Roma – 26 aprile 2012 – C’è chi vuole aprire negozio di alimenti tipici del suo Paese d’origine, chi sogna di fare il parrucchiere e chi vuole un’impresa di pulizie tutta sua.
Sono tante e diverse le aspirazioni degli immigrati che hanno già aderito a ”Start it up’, un progetto di formazione e di accompagnamento all’avvio di nuove imprese di stranieri avviato a Udine (come in altre nove province italiane ) dalla Camera di commercio industria artigianato agricoltura. Partecipano già trentadue aspiranti imprenditori, dieci dei quali sono donne. Altri si potranno aggiungere, dal momento che per aderire c’è tempo fino al prossimo 30 aprile.
“Si parte da un colloquio orientativo per valutare l’imprenditorialita’ delle persone, che vengono poi inserite in un percorso collettivo di formazione di 24 ore. Per poi giungere al percorso personalizzato, individuale, per realizzare il ‘business plan. L’aiuto che noi offriamo gratuitamente sono la formazione e la consulenza personalizzata” spiega Elisa Zanuttini della Ccia.
Una buona idea?
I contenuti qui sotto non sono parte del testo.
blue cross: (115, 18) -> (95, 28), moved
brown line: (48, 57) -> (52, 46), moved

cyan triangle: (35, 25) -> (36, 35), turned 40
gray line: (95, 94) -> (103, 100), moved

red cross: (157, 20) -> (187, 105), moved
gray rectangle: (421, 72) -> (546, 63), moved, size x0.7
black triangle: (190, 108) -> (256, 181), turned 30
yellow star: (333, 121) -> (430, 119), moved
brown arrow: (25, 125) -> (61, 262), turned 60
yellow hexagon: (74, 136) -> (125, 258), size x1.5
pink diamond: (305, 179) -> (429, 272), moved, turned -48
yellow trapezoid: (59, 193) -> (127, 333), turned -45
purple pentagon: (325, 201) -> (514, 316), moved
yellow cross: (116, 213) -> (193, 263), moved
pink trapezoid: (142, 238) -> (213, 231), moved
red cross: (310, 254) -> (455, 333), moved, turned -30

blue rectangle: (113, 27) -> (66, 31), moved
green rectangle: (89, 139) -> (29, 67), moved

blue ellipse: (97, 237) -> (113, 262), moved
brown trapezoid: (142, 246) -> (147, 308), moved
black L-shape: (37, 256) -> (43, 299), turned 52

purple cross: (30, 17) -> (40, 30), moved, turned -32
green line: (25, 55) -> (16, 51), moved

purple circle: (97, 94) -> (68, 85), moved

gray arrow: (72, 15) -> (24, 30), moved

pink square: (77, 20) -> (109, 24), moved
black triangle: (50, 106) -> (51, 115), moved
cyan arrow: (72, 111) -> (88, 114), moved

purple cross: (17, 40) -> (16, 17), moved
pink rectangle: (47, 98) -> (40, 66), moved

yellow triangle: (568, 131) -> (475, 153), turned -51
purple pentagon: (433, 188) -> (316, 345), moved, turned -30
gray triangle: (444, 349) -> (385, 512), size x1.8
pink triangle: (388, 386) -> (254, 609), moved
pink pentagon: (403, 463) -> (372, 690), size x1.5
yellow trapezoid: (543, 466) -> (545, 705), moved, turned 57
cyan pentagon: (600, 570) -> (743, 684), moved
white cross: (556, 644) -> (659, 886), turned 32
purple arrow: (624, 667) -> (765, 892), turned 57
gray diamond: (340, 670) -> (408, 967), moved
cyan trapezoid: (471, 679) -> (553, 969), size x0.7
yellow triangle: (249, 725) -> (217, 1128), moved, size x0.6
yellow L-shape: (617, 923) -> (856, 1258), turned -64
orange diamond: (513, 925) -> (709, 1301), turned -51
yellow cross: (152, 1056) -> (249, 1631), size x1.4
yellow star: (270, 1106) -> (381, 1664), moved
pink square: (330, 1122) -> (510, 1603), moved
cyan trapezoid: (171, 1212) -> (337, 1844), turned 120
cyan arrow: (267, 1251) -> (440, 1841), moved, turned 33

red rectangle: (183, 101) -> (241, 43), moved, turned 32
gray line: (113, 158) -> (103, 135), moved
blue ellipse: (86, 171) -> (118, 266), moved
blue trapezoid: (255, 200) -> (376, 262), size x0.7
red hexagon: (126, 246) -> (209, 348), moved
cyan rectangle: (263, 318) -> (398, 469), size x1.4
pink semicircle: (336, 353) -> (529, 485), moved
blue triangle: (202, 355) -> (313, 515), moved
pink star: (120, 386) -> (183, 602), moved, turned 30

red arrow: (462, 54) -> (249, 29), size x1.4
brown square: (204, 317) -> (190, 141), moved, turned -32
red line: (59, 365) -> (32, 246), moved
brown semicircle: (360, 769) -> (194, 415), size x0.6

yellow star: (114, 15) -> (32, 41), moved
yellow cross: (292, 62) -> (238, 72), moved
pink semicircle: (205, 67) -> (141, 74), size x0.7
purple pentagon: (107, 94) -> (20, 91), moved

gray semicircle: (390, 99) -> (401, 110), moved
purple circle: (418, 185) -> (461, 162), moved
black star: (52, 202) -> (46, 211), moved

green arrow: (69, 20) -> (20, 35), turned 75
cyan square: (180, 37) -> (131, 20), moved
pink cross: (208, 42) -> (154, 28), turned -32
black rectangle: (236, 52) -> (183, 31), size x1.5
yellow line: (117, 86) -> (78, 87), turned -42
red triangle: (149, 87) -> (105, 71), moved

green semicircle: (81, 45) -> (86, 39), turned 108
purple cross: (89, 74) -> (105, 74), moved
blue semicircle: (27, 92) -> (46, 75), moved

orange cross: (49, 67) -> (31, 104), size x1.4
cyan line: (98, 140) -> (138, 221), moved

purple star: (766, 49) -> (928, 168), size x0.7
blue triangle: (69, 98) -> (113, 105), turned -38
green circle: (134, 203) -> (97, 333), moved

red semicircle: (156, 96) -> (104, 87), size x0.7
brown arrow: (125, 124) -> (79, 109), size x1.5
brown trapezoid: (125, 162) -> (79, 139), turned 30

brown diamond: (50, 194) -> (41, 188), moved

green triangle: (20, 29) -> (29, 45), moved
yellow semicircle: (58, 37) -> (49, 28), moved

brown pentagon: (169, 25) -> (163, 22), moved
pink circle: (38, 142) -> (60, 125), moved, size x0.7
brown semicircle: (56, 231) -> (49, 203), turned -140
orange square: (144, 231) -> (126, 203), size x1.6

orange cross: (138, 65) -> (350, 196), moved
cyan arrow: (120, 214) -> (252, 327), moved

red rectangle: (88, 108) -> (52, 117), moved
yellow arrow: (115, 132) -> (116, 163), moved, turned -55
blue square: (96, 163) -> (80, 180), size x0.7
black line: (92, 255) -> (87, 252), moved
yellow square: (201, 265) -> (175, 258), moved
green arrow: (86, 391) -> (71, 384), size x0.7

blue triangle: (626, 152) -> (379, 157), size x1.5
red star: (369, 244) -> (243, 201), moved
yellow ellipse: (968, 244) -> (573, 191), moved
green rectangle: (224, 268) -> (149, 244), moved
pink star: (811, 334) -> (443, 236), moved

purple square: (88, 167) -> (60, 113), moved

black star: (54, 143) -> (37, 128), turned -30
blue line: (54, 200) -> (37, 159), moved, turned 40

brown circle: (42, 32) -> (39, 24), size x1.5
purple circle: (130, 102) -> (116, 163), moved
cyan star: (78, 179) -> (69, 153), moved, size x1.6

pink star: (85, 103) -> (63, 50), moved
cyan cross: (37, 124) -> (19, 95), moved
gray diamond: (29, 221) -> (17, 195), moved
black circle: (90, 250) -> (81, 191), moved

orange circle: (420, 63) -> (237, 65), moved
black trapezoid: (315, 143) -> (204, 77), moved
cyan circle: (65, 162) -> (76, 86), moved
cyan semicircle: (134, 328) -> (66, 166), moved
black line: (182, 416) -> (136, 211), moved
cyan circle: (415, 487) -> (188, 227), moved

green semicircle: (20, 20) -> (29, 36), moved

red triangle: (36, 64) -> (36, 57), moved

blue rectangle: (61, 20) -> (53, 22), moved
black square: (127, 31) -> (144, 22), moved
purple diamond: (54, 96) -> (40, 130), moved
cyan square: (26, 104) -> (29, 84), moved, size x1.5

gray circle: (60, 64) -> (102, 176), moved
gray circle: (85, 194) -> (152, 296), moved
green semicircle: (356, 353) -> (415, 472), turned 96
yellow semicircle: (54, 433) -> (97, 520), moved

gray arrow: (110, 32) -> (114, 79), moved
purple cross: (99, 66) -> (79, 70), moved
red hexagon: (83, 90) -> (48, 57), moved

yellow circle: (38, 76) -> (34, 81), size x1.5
Il segretario della Lega Nord del Friuli Venezia Giulia, Pietro Fontanini, è scettico: “Forse è meglio – dice – che gli extracomunitari vadano a fare gli imprenditori a casa loro”. “Io sono un liberista – ci tiene però a sottolineare – e pertanto non sono contrario. Che provino anche loro a fare impresa con il 50% dell’utile che va allo Stato. Sarà dura aprire una impresa qui”.
Fontanini c’è l’ha in particolare con gli imprenditori cinesi, che sta ”stanno acquistando licenze commerciali di parrucchieri, bar e altro. A Udine ho visto la pubblicita’ di taglio piu’ shampoo a 6 euro, che e’ uguale a buttare fuori dal mercato gli artigiani che lavorano qui da anni. Per tenere i prezzi bassi, è probabile che lavorino 60 ore a settimana e dormano nei garage. Questa – ritiene – e’ una deregulation pericolosa”.